(INFORMATION SUPPLIED)
*-*-*

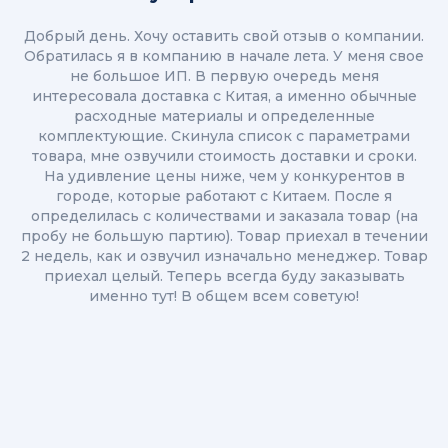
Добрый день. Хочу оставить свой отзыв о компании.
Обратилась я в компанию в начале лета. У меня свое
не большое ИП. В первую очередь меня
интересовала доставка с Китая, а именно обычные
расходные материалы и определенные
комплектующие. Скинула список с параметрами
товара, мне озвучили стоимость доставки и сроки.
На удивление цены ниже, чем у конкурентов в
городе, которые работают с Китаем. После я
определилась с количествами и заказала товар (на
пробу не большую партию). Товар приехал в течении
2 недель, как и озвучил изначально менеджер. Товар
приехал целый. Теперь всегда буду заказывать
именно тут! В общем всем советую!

*-*-*

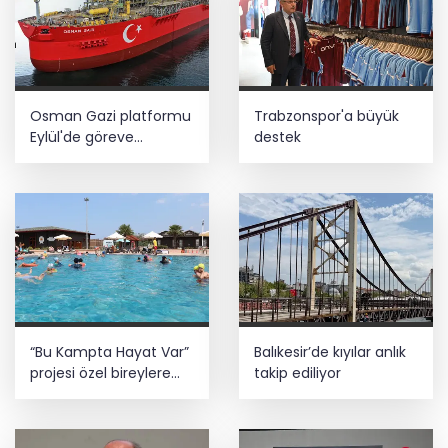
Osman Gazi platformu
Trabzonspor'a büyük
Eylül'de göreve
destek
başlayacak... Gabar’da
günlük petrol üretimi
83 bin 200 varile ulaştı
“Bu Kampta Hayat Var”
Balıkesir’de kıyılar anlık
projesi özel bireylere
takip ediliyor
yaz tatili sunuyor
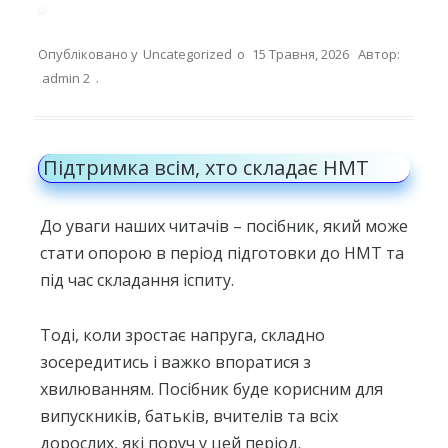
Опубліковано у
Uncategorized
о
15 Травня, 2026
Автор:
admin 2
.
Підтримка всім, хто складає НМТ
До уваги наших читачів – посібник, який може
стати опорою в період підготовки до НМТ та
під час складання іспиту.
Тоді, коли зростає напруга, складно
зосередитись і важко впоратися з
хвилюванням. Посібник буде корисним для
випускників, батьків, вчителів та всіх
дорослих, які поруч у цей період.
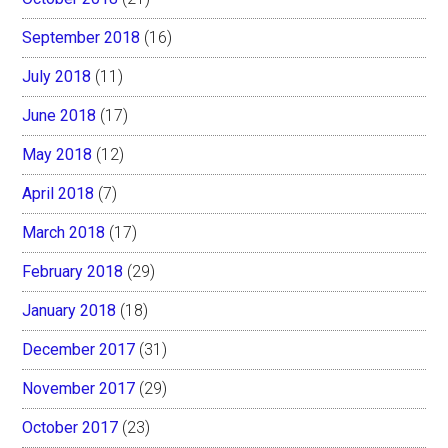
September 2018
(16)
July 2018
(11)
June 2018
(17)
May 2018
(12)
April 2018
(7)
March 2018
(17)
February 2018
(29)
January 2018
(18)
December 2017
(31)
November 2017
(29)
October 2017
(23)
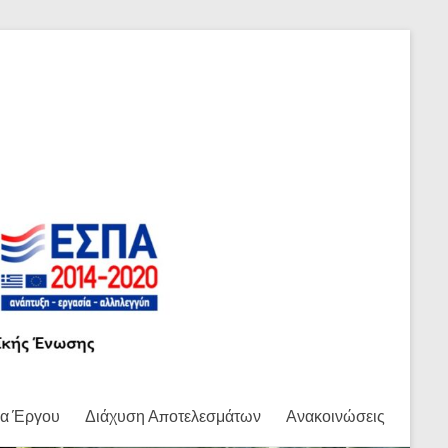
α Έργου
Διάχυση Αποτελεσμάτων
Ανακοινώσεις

*-*-*

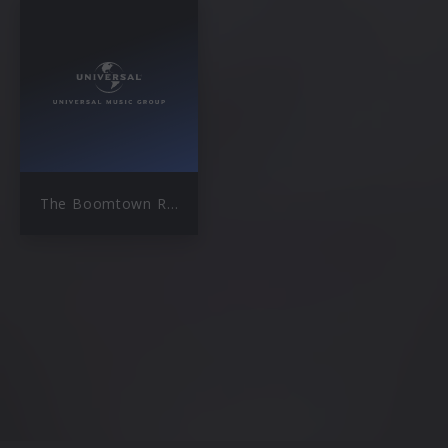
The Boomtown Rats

*-*-*

(JOB ITEM) Your answer should be only a number: how many lines in the records hold the word "приехал".

(RESULT OF THIS EXERCISE) 2